Indistinct, hesitant or inarticulate speech. When a person has a tumor that affects the language centers on the left side of the brain, this can result in considerable disruption in the individual’s ability to articulate (or even think of) words. Such a difficulty is a definite symptom of such a tumor. Broca’s area is the region of the cerebral cortex that controls motor functions in speech, and Wernick’s area controls an individual’s ability to comprehend language. When either of these areas is affected by a tumor, the person concerned might have trouble either speaking, or in understanding others, or often, trouble with both.
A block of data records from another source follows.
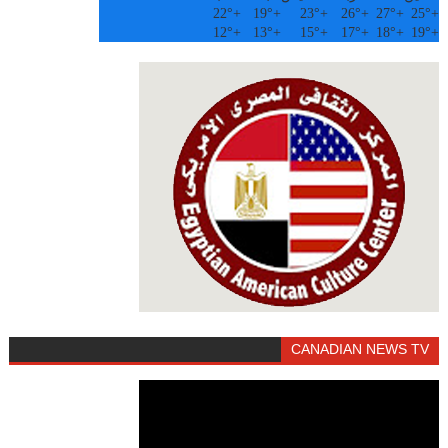
22°
+
19°
+
23°
+
26°
+
27°
+
25°
+
12°
+
13°
+
15°
+
17°
+
18°
+
19°
+
CANADIAN NEWS TV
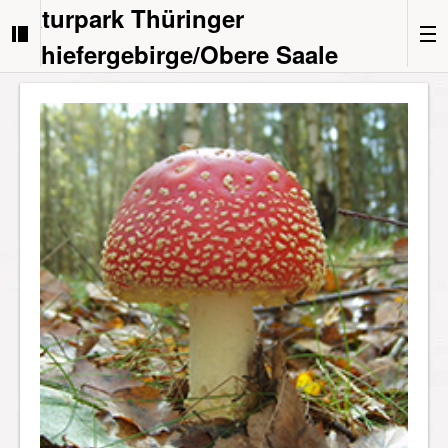
Naturpark Thüringer
Schiefergebirge/Obere Saale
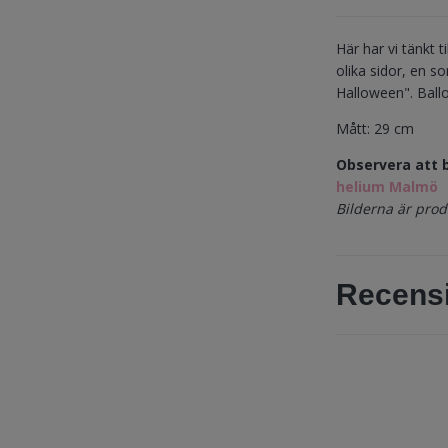
Här har vi tänkt 
olika sidor, en 
Halloween". Ball
Mått: 29 cm
Observera att 
helium Malmö
Bilderna är produ
Recens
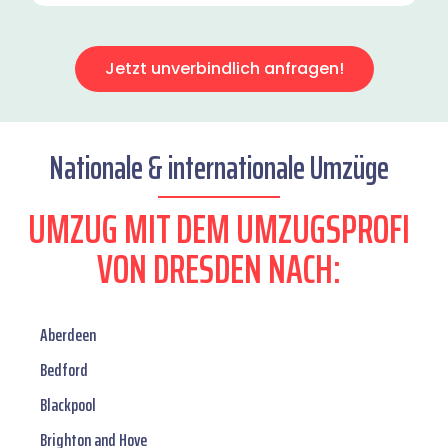
Jetzt unverbindlich anfragen!
Nationale & internationale Umzüge
UMZUG MIT DEM UMZUGSPROFI
VON DRESDEN NACH:
Aberdeen
Bedford
Blackpool
Brighton and Hove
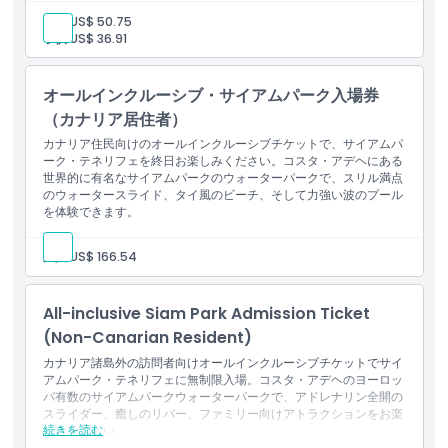
営業時間
このチケットは全アトラクションへの終日アクセスを付与し、あら
大人:
US$ 50.75
ゆる年齢の来場者にとって忘れられない体験を保証します。
子供:
US$ 36.91
含まれる内容
サイアムパーク入場
注意事項
サンラウンジャー、チューブ、ライフジャケット、傘の利用
オールインクルーシブ・サイアムパーク入場券
更衣室とシャワーの利用
（カナリア居住者）
場所
カナリア住民向けのオールインクルーシブチケットで、サイアムパ
ーク・テネリフェを終日お楽しみください。コスタ・アデヘにある
世界的に有名なサイアムパークのウォーターパークで、スリル満点
行き方
のウォータースライド、タイ風のビーチ、そして力強い波のプール
を体験できます。
引換方法
大人:
US$ 166.54
キャンセルポリシー
All-inclusive Siam Park Admission Ticket
(Non-Canarian Resident)
カナリア諸島外の訪問者向けオールインクルーシブチケットでサイ
アムパーク・テネリフェに無制限入場。コスタ・アデヘのヨーロッ
パ有数のサイアムパークウォーターパークで、アドレナリン全開の
スライダー、癒しのリバー、ファミリー向けアトラクションをお楽
続きを読む
しみください。
含まれる内容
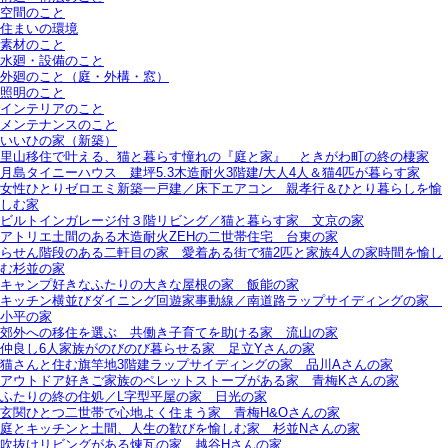
空間のこと
住まいの環境
素材のこと
水廻・設備のこと
外廻のこと（庭・外構・窓）
照明のこと
インテリアのこと
メンテナンスのこと
いいひの家（新築）
里山移住で叶える、猫と暮らす憧れの『庭と家』＿ときがわ町の終の棲家
月島タイニーハウス＿建坪5.3木造耐火3階建/大人4人＆猫4匹が暮らす家
女性ひとりゼロエミ新築一戸建／床下エアコン＿親孝行＆ひとり暮らしを愉
しむ家
ビルトインガレージ付３階リビング／猫と暮らす家＿文京の家
アトリエ土間のある木造耐火ZEHの二世帯住宅＿台東の家
らせん階段のある二軒目の家＿愛着ある街で猫2匹と家族4人の家時間を愉し
む杉並の家
キャンプ好きなふたりの大きな屋根の家＿飯能の家
キッチン横並びダイニング回遊家事動線／南道路ラップサイディングの家＿
小平の家
郊外への移住を選ぶ＿共働き子育てを助ける家＿流山の家
仲良し6人家族がのびのび暮らせる家＿足立Yさんの家
猫さんと住む旗竿地3階建ラップサイディングの家＿品川Aさんの家
アウトドア好きご家族のペレットストーブがある家＿青梅Kさんの家
ふたりの終の住処／L字型平屋の家＿日光の家
玄関ひとつ二世帯で心地よく住まう家＿青梅H&Oさんの家
庭とキッチンと土間、人生の歓びを愉しむ家＿杉並Nさんの家
吹抜けリビングがある煉瓦の家＿越谷Hさんの家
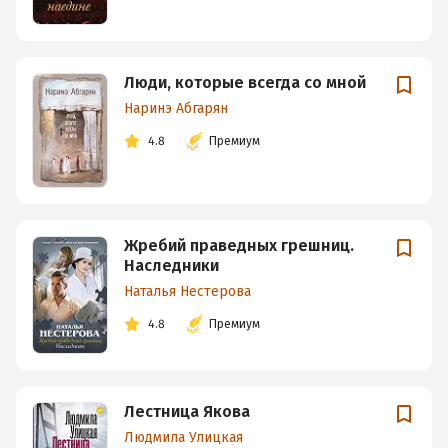
Люди, которые всегда со мной
Наринэ Абгарян
4.8
Премиум
Жребий праведных грешниц.
Наследники
Наталья Нестерова
4.8
Премиум
Лестница Якова
Людмила Улицкая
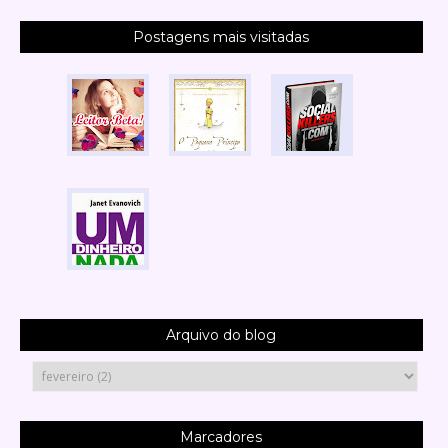
Postagens mais visitadas
Arquivo do blog
Marcadores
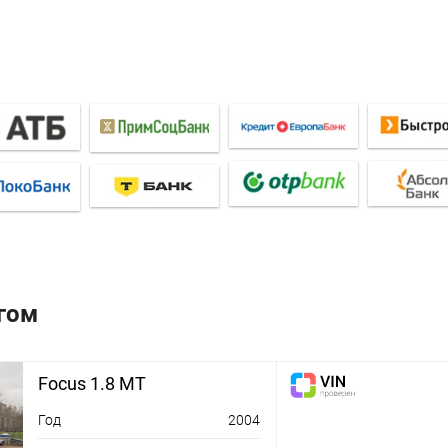
гом
Focus 1.8 MT
Год
2004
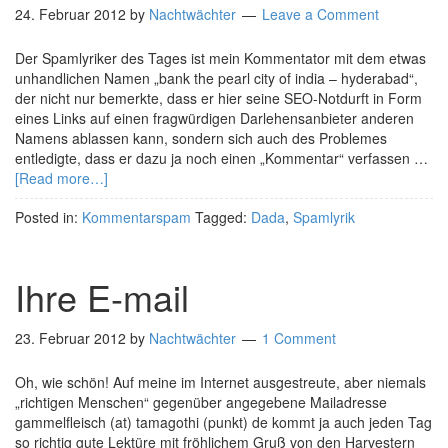
24. Februar 2012
by
Nachtwächter
Leave a Comment
Der Spamlyriker des Tages ist mein Kommentator mit dem etwas
unhandlichen Namen „bank the pearl city of india – hyderabad“,
der nicht nur bemerkte, dass er hier seine SEO-Notdurft in Form
eines Links auf einen fragwürdigen Darlehensanbieter anderen
Namens ablassen kann, sondern sich auch des Problemes
entledigte, dass er dazu ja noch einen „Kommentar“ verfassen …
[Read more…]
Posted in:
Kommentarspam
Tagged:
Dada
,
Spamlyrik
Ihre E-mail
23. Februar 2012
by
Nachtwächter
1 Comment
Oh, wie schön! Auf meine im Internet ausgestreute, aber niemals
„richtigen Menschen“ gegenüber angegebene Mailadresse
gammelfleisch (at) tamagothi (punkt) de kommt ja auch jeden Tag
so richtig gute Lektüre mit fröhlichem Gruß von den Harvestern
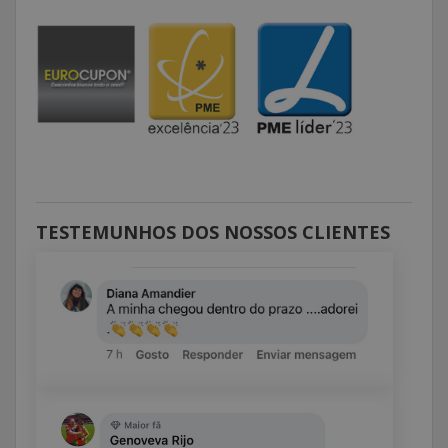
TESTEMUNHOS DOS NOSSOS CLIENTES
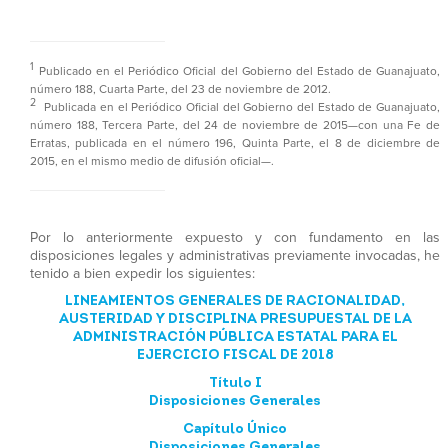
1
Publicado en el Periódico Oficial del Gobierno del Estado de Guanajuato,
número 188, Cuarta Parte, del 23 de noviembre de 2012.
2
Publicada en el Periódico Oficial del Gobierno del Estado de Guanajuato,
número 188, Tercera Parte, del 24 de noviembre de 2015—con una Fe de
Erratas, publicada en el número 196, Quinta Parte, el 8 de diciembre de
2015, en el mismo medio de difusión oficial—.
Por lo anteriormente expuesto y con fundamento en las
disposiciones legales y administrativas previamente invocadas, he
tenido a bien expedir los siguientes:
LINEAMIENTOS GENERALES DE RACIONALIDAD,
AUSTERIDAD Y DISCIPLINA PRESUPUESTAL DE LA
ADMINISTRACIÓN PÚBLICA ESTATAL PARA EL
EJERCICIO FISCAL DE 2018
Título I
Disposiciones Generales
Capítulo Único
Disposiciones Generales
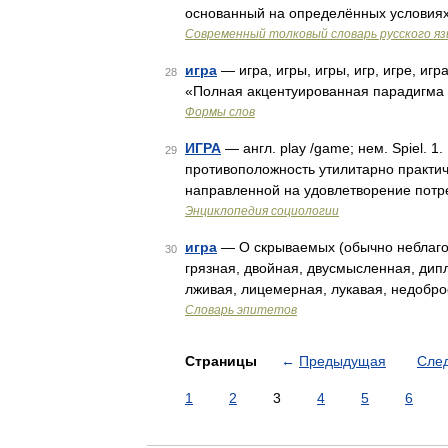
основанный на определённых условия
Современный толковый словарь русского я
игра
— игра, игры, игры, игр, игре, игра
28
«Полная акцентуированная парадигма п
Формы слов
ИГРА
— англ. play /game; нем. Spiel. 
29
противоположность утилитарно практи
направленной на удовлетворение потре
Энциклопедия социологии
игра
— О скрываемых (обычно неблагови
30
грязная, двойная, двусмысленная, дипл
лживая, лицемерная, лукавая, недобр
Словарь эпитетов
Страницы
←
Предыдущая
Сле
1
2
3
4
5
6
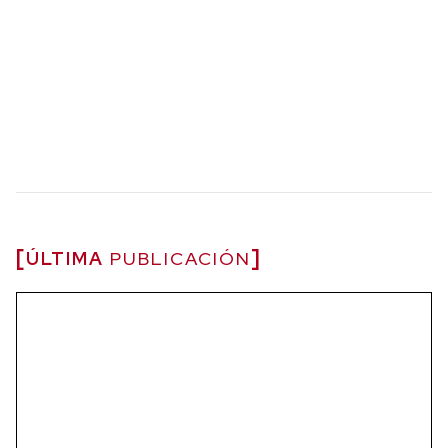
ÚLTIMA
PUBLICACIÓN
Irregular moods and personality and behavioral changes. A tumor in the brain can result in a considerable alteration of the personality, with the individual exhibiting character traits that they perhaps did not possess before. A person might become subject to anxiety, or be easily depressed. This is because the centers that control personality lie in the frontal lobe, and pressure on these areas can actually alter the personality. Other behaviors can include anger, sexual promiscuity, or agitation. A previously inhibited person may become very uninhibited, and a previously cautious person may loose their caution.